--- What this task involves ---
Word for word, give the data again without its pictures.

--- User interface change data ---
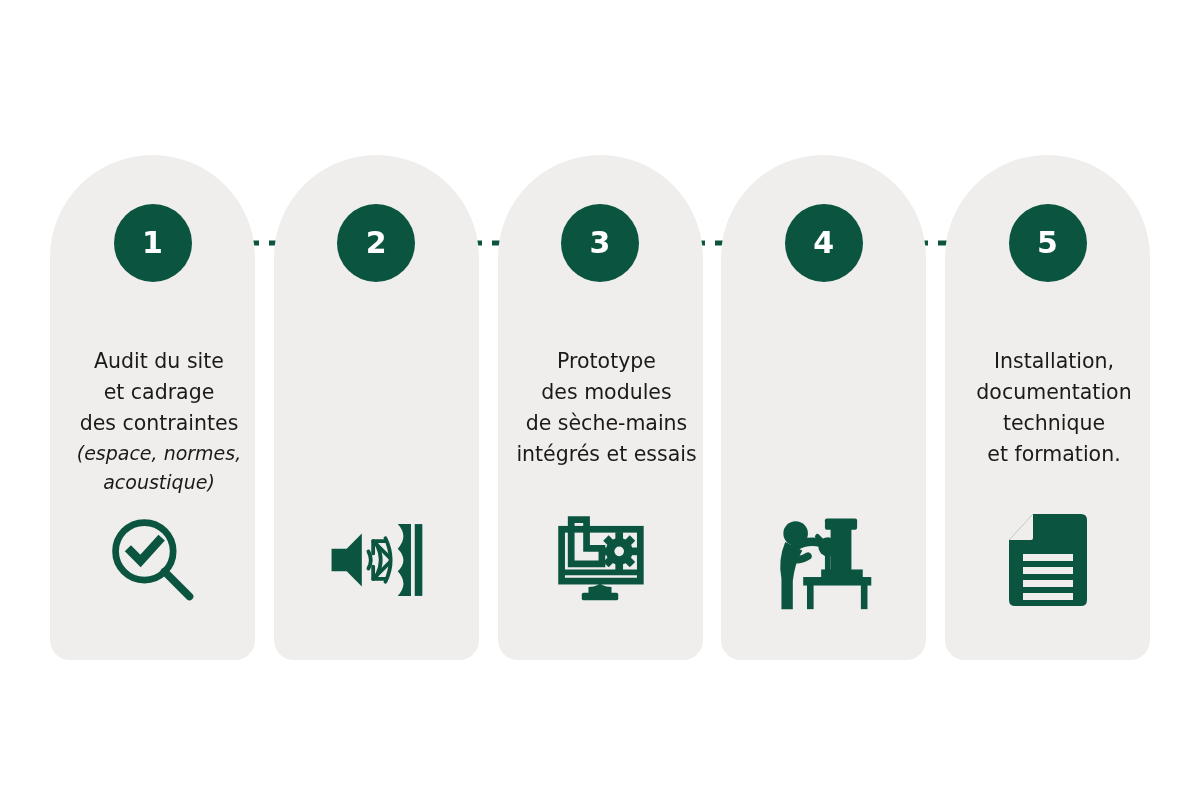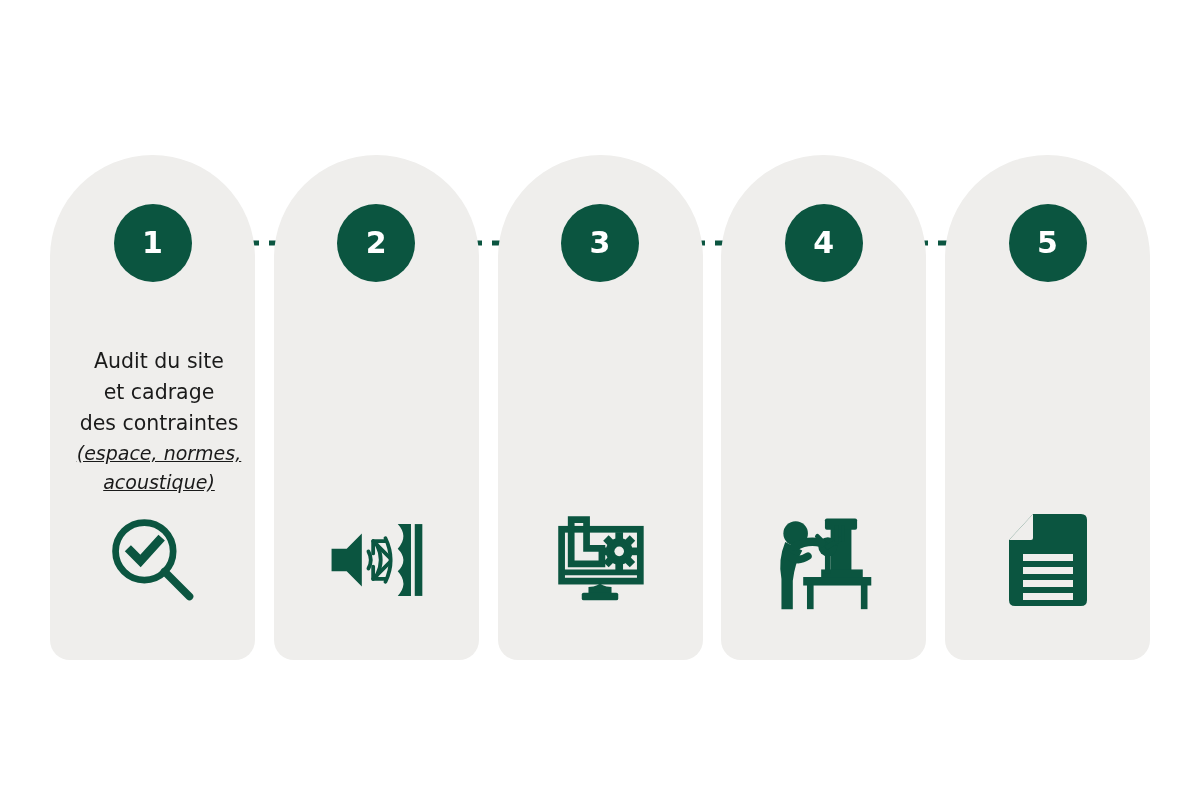--- a/index.html
+++ b/index.html
@@ -91,21 +91,20 @@
     line-height: 31px;
     white-space: pre-line;
   }
 
   .step-note {
     display: block;
     font-style: italic;
     font-size: 19px;
     line-height: 29px;
     white-space: pre-line;
-    text-decoration: underline;
   }
 
   .step-icon {
     position: absolute;
     left: 50%;
     bottom: 48px;
     transform: translateX(-50%);
     width: 104px;
     height: 104px;
     display: flex;
@@ -170,20 +169,27 @@
 
           <path d="M92 12 L78 12 Q90 25 78 38 Q90 50 78 62 Q90 75 78 88 L92 88 Z" fill="#0b5540"></path>
           <rect x="96" y="12" width="8" height="76" fill="#0b5540"></rect>
         </svg>
       </div>
     </div>
 
     <div class="step-card">
       <div class="step-badge">
         <span class="step-badge-number">3</span>
+      </div>
+      <div class="step-text">
+        <span>Prototype
+des modules
+de sèche-mains
+intégrés et essais</span>
+        <span class="step-note"></span>
       </div>
       <div class="step-icon">
         <svg viewBox="0 0 104 100" width="100" height="96">
 
           <rect x="12" y="18" width="82" height="54" fill="none" stroke="#0b5540" stroke-width="7"></rect>
 
           <path d="M12 63 L94 63" stroke="#0b5540" stroke-width="6" fill="none"></path>
 
           <path d="M40 78 Q52 78 52 72 Q52 78 64 78 L64 86 L40 86 Z" fill="#0b5540"></path>
           <rect x="33" y="84" width="38" height="8" rx="2" fill="#0b5540"></rect>
@@ -236,20 +242,27 @@
             <path d="M16 46 Q26 56 38 48" stroke="#0b5540" stroke-width="8" fill="none" stroke-linecap="round"></path>
           </g>
         </svg>
       </div>
     </div>
 
     <div class="step-card">
       <div class="step-badge">
         <span class="step-badge-number">5</span>
       </div>
+      <div class="step-text">
+        <span>Installation,
+documentation
+technique
+et formation.</span>
+        <span class="step-note"></span>
+      </div>
       <div class="step-icon">
         <svg viewBox="0 0 90 100" width="90" height="100">
           <path d="M30 4 L78 4 Q84 4 84 10 L84 90 Q84 96 78 96 L12 96 Q6 96 6 90 L6 30 Z" fill="#0b5540"></path>
           <path d="M30 4 L30 28 Q30 30 28 30 L6 30 Z" fill="#efeeec"></path>
           <g fill="#efeeec">
             <rect x="20" y="44" width="50" height="7"></rect>
             <rect x="20" y="57" width="50" height="7"></rect>
             <rect x="20" y="70" width="50" height="7"></rect>
             <rect x="20" y="83" width="50" height="7"></rect>
           </g>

--- Written response ---
--- a/index.html
+++ b/index.html
@@ -91,21 +91,20 @@
     line-height: 31px;
     white-space: pre-line;
   }
 
   .step-note {
     display: block;
     font-style: italic;
     font-size: 19px;
     line-height: 29px;
     white-space: pre-line;
-    text-decoration: underline;
   }
 
   .step-icon {
     position: absolute;
     left: 50%;
     bottom: 48px;
     transform: translateX(-50%);
     width: 104px;
     height: 104px;
     display: flex;
@@ -170,20 +169,27 @@
 
           <path d="M92 12 L78 12 Q90 25 78 38 Q90 50 78 62 Q90 75 78 88 L92 88 Z" fill="#0b5540"></path>
           <rect x="96" y="12" width="8" height="76" fill="#0b5540"></rect>
         </svg>
       </div>
     </div>
 
     <div class="step-card">
       <div class="step-badge">
         <span class="step-badge-number">3</span>
+      </div>
+      <div class="step-text">
+        <span>Prototype
+des modules
+de sèche-mains
+intégrés et essais</span>
+        <span class="step-note"></span>
       </div>
       <div class="step-icon">
         <svg viewBox="0 0 104 100" width="100" height="96">
 
           <rect x="12" y="18" width="82" height="54" fill="none" stroke="#0b5540" stroke-width="7"></rect>
 
           <path d="M12 63 L94 63" stroke="#0b5540" stroke-width="6" fill="none"></path>
 
           <path d="M40 78 Q52 78 52 72 Q52 78 64 78 L64 86 L40 86 Z" fill="#0b5540"></path>
           <rect x="33" y="84" width="38" height="8" rx="2" fill="#0b5540"></rect>
@@ -236,20 +242,27 @@
             <path d="M16 46 Q26 56 38 48" stroke="#0b5540" stroke-width="8" fill="none" stroke-linecap="round"></path>
           </g>
         </svg>
       </div>
     </div>
 
     <div class="step-card">
       <div class="step-badge">
         <span class="step-badge-number">5</span>
       </div>
+      <div class="step-text">
+        <span>Installation,
+documentation
+technique
+et formation.</span>
+        <span class="step-note"></span>
+      </div>
       <div class="step-icon">
         <svg viewBox="0 0 90 100" width="90" height="100">
           <path d="M30 4 L78 4 Q84 4 84 10 L84 90 Q84 96 78 96 L12 96 Q6 96 6 90 L6 30 Z" fill="#0b5540"></path>
           <path d="M30 4 L30 28 Q30 30 28 30 L6 30 Z" fill="#efeeec"></path>
           <g fill="#efeeec">
             <rect x="20" y="44" width="50" height="7"></rect>
             <rect x="20" y="57" width="50" height="7"></rect>
             <rect x="20" y="70" width="50" height="7"></rect>
             <rect x="20" y="83" width="50" height="7"></rect>
           </g>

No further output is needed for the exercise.